“Forrest Gump” 1994 – Directed by Robert Zemekis
There aren’t very many movie lines quite as iconic as “Life is like a box of chocolates, you never know what you’re gonna get.” Forrest Gump, the simple Southern man with an endearing and good-natured manner has become an important character in American fiction. He gracefully stumbles through life in the between the 1950s and the 1990s unintentionally affecting some of the most influential people and moments in American history. From meeting a young Elvis Presley, winning a Medal of Honor in the Vietnam War, meeting three presidents and becoming an accidental millionaire, Forrest Gump speaks to not only the Baby Boomer generation, but to anyone who watches his journey.
It can be argued that while Forrest lives through some of the most tumultuous times and biggest changes in American history, he is the one thing in this movie that doesn’t change. His character really doesn’t “develop” a whole lot; he greets his school bus driver on the first day of school in much the same way that he greets the bus driver when he joins the army. Anytime he gets into any trouble he does the same thing; he runs. His childhood friend Jenny gives him the advice “Run, Forrest, run” early in life to escape school bullies and those simple words carry him through life.
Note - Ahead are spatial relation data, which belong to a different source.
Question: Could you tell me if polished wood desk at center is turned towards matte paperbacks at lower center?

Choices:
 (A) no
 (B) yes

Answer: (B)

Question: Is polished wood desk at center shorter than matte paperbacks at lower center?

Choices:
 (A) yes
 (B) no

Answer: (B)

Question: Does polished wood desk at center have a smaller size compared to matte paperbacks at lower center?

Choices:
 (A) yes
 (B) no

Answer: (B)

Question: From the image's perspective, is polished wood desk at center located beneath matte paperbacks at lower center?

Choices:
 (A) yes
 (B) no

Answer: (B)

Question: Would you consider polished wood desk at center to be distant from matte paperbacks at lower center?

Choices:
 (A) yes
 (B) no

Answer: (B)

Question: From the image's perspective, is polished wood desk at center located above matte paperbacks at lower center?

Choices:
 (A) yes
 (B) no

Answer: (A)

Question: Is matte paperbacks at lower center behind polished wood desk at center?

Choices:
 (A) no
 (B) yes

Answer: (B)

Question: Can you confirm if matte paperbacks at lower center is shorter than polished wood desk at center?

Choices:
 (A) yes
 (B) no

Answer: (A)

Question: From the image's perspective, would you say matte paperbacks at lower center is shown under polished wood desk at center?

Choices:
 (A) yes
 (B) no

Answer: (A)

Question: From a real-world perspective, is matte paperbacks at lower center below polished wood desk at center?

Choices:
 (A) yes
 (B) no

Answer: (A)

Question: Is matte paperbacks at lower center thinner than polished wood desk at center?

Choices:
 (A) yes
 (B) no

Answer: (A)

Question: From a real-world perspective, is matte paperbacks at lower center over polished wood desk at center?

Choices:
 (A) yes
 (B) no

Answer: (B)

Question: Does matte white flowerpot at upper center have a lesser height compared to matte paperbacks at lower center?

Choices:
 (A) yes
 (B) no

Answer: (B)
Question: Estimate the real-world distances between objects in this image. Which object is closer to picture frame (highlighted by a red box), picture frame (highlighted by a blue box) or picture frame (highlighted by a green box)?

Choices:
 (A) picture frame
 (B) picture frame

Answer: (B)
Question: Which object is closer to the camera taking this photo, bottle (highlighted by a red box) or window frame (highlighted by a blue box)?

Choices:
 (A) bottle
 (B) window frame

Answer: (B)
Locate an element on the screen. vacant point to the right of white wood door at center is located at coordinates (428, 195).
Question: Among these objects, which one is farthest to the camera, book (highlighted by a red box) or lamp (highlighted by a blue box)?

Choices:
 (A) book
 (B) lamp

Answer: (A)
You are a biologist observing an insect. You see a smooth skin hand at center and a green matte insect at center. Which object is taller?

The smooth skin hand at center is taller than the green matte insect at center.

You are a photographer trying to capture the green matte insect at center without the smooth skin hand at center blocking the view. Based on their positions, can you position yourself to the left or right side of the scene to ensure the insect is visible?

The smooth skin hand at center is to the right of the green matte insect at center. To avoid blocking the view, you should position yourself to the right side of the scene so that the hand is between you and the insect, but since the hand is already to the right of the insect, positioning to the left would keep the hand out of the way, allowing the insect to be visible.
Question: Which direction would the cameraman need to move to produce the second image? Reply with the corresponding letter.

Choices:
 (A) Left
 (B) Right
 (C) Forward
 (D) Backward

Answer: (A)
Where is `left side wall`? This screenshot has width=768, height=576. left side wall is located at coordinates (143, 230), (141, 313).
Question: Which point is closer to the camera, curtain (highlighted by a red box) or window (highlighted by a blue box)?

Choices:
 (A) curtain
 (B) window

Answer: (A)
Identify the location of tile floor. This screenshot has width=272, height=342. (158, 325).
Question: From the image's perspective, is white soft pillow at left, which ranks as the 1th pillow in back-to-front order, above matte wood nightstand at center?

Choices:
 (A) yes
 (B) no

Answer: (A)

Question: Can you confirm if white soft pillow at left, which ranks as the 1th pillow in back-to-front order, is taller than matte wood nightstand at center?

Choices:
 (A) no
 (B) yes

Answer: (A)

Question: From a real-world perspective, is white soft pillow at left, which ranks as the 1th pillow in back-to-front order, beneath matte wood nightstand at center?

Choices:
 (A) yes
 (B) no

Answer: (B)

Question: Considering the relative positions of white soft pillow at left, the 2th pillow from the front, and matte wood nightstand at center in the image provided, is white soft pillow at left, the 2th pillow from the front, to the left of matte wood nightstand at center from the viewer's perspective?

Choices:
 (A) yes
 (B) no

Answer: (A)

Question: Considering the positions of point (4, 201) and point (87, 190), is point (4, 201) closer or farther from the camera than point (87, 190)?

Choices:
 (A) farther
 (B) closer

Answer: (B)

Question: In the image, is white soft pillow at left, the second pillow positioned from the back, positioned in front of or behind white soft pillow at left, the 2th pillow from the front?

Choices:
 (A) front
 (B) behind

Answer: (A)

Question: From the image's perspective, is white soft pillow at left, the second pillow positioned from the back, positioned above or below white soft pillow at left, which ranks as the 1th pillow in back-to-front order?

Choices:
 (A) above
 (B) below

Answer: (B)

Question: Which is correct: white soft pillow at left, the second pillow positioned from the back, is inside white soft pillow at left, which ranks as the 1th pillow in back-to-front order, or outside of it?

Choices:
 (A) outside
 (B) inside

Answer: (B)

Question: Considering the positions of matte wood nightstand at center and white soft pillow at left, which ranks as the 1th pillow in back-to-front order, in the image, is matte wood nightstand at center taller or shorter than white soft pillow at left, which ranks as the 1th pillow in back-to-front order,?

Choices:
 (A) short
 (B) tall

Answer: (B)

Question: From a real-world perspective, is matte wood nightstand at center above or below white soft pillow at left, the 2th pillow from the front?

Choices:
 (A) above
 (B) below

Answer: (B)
He is constantly selfless and beautifully simple. He doesn’t have a big cathartic experience halfway through the movie that makes him see things differently, frankly because he doesn’t need to. His way of viewing life is something we should all strive for. He has no preconceptions and no ego to cloud his vision. He does things because they are the right things to do, plain and simple. He follows the lessons he learned as a child and is fiercely loyal to those he loves.
Watching “Forrest Gump” as an adult is a much different experience than it was when I watched it in the 90s. Not only do I understand a lot more of the jokes and little references – for instance, as a kid I didn’t really realize what Mrs. Gump does to get Forrest accepted into regular school, or that Jenny dies of AIDS – I also appreciate it for its deeper meaning. This movie is an epic journey through the craziness of America in the latter half of the 20th century told through the eyes of someone who couldn’t care less how influential he was, he was just living his life.
One line that sums up Forrest’s philosophy of life comes from the scene when he goes to visit Jenny at college. She asks him who he wants to become in the future, essentially who he wants to be when he grows up. Puzzled, he says “Won’t I just be me?” This perfectly encapsulates this movie. Forrest is just concerned about being himself, while the world spins around him.